Bilinear auto-Backlund transformations, breather and mixed lump-kink solutions for a (3+1)-dimensional integrable fourth-order nonlinear equation in a fluid

In this paper, we investigate a (3+1)-dimensional integrable fourth-order nonlinear equation that can model both the right- and left-going waves in a fluid. Based on the Hirota method, we derive three sets of the bilinear auto-Backlund transformations along with some analytic solutions. Through the extended homoclinic test approach, we obtain some breather solutions. We find that the breather propagates steadily along a straight line, with one hole and one peak in each period. Graphical investigation indicates that the coefficients in that equation affect the location and shape of the breather. Moreover, we construct some mixed lump-kink solutions. Fusion and fission between a lump wave and a kink soliton are analyzed graphically.

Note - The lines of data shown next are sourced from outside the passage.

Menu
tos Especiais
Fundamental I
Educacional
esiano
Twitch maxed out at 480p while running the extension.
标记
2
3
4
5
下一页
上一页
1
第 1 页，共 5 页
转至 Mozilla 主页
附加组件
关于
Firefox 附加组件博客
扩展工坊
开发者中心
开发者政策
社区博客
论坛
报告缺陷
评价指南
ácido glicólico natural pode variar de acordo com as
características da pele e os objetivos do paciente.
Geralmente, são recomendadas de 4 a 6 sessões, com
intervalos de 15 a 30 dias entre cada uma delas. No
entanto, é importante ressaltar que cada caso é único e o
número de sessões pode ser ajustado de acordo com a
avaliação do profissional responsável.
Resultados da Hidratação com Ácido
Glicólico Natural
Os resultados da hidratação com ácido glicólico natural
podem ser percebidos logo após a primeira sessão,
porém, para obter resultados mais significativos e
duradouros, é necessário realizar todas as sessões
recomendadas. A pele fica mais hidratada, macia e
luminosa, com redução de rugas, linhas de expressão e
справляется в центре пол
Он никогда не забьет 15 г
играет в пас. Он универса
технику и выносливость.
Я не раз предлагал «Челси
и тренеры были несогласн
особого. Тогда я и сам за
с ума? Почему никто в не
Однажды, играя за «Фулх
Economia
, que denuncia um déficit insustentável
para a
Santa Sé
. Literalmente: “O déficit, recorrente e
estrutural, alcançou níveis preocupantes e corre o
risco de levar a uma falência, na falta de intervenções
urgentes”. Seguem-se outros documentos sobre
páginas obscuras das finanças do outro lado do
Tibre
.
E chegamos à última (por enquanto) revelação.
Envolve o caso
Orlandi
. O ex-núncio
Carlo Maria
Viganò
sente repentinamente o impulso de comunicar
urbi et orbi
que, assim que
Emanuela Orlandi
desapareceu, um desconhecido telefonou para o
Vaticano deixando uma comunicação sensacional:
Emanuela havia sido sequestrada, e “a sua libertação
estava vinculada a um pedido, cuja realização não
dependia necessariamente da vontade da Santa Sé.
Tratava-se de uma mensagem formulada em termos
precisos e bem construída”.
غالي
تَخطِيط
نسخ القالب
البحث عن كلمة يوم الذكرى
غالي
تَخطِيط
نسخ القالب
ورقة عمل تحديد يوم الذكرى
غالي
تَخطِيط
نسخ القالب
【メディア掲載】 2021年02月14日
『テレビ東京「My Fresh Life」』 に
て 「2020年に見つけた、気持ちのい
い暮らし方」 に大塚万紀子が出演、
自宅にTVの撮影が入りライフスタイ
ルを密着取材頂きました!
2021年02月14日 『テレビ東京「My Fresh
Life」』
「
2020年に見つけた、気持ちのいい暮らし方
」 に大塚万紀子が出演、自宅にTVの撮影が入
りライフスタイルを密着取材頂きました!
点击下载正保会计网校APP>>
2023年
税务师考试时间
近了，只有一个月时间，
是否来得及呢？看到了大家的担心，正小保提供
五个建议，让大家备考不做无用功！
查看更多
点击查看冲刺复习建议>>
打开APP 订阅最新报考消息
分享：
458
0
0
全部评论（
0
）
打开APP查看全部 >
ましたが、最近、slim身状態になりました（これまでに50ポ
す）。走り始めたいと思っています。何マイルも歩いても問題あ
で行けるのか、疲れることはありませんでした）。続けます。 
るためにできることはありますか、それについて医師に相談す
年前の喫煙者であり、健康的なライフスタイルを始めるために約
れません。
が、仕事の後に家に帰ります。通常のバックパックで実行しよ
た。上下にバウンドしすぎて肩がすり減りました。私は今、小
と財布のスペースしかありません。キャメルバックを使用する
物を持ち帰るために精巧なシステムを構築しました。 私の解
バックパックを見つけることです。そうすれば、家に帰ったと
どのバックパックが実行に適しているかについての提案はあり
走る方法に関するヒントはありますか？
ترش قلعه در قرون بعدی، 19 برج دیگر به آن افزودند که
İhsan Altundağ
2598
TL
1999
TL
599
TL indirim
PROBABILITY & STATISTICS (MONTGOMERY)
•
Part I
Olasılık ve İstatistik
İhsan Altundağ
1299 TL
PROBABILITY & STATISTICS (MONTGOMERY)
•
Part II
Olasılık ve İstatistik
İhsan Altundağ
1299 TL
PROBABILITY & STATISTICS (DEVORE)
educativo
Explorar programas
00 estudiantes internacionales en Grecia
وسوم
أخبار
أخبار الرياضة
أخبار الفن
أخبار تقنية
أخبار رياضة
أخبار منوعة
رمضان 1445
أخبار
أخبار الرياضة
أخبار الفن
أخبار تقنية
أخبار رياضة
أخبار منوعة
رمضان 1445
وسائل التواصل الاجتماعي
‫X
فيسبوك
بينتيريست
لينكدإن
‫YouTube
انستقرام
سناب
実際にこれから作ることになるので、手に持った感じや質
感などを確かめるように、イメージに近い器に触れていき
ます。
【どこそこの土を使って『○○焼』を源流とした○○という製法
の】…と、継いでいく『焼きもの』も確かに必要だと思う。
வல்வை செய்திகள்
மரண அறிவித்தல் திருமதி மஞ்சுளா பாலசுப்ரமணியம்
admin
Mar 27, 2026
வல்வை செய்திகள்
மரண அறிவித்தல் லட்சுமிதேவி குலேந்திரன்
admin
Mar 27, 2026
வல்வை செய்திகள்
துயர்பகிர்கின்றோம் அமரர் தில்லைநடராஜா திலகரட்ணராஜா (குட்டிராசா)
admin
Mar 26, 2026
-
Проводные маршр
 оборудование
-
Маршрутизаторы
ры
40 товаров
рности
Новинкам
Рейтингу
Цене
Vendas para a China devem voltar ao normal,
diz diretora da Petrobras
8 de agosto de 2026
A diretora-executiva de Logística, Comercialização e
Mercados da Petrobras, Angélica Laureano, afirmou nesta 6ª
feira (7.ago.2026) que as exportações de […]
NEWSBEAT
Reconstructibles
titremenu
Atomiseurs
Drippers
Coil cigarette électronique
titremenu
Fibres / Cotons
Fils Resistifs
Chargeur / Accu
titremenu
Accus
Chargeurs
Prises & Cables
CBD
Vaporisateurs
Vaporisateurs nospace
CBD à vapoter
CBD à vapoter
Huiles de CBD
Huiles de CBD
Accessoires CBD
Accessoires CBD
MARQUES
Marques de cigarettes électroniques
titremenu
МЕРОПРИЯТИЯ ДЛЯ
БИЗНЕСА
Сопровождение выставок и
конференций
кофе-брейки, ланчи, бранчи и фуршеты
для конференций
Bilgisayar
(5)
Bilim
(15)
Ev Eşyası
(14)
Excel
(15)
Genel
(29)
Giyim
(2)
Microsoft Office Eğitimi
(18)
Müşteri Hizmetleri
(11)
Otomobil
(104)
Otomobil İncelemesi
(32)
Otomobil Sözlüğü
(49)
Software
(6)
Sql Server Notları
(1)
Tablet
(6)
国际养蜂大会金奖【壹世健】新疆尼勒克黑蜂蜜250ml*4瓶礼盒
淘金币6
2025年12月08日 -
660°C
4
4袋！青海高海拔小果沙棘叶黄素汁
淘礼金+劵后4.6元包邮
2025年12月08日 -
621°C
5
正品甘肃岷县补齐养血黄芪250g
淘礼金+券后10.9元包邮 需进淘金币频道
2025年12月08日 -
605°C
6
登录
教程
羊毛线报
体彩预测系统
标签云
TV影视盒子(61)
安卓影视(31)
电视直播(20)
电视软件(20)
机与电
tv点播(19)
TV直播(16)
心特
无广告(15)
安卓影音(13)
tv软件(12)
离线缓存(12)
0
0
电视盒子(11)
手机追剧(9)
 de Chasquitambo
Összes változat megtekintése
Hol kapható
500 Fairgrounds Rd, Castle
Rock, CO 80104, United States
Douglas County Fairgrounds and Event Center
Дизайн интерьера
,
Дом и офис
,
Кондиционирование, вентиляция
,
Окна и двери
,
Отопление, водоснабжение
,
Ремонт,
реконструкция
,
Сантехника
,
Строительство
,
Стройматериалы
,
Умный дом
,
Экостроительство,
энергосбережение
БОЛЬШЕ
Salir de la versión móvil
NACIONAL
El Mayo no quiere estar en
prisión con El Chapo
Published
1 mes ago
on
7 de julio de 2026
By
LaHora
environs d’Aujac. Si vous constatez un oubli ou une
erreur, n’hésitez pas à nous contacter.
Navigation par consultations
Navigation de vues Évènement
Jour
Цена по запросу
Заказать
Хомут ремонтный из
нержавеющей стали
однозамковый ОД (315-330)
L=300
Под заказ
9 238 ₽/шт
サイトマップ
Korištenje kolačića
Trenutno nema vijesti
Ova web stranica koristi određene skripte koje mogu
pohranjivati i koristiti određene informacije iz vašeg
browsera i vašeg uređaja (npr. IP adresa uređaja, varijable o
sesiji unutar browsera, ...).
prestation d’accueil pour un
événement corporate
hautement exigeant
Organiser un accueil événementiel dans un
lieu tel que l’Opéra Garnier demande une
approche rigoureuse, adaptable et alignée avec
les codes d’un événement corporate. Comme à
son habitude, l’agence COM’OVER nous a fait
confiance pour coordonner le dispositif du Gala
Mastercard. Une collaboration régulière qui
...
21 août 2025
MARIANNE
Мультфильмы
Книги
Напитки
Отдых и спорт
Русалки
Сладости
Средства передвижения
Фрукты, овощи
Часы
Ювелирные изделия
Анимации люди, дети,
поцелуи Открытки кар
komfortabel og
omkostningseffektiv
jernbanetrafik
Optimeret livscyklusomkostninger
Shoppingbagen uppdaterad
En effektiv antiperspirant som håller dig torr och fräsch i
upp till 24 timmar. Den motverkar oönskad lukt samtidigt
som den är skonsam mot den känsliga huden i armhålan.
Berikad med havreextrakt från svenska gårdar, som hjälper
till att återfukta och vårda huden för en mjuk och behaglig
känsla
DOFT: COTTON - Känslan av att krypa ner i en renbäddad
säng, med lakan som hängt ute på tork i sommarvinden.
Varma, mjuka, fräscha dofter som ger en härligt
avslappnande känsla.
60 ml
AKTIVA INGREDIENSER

The solutions addressed in this paper may be applied to mimic some complex waves in fluids.

Automated summary

In this paper, a (3+1)-dimensional integrable fourth-order nonlinear equation is investigated to model both right- and left-going waves in fluids. Three sets of bilinear auto-Backlund transformations and some analytic solutions are derived using the Hirota method. Breather solutions are obtained through the extended homoclinic test approach, exhibiting steady propagation with one hole and one peak in each period. Graphical investigation shows that the coefficients in the equation impact the breather's location and shape. Additionally, mixed lump-kink solutions are constructed, and fusion and fission between a lump wave and a kink soliton are analyzed graphically.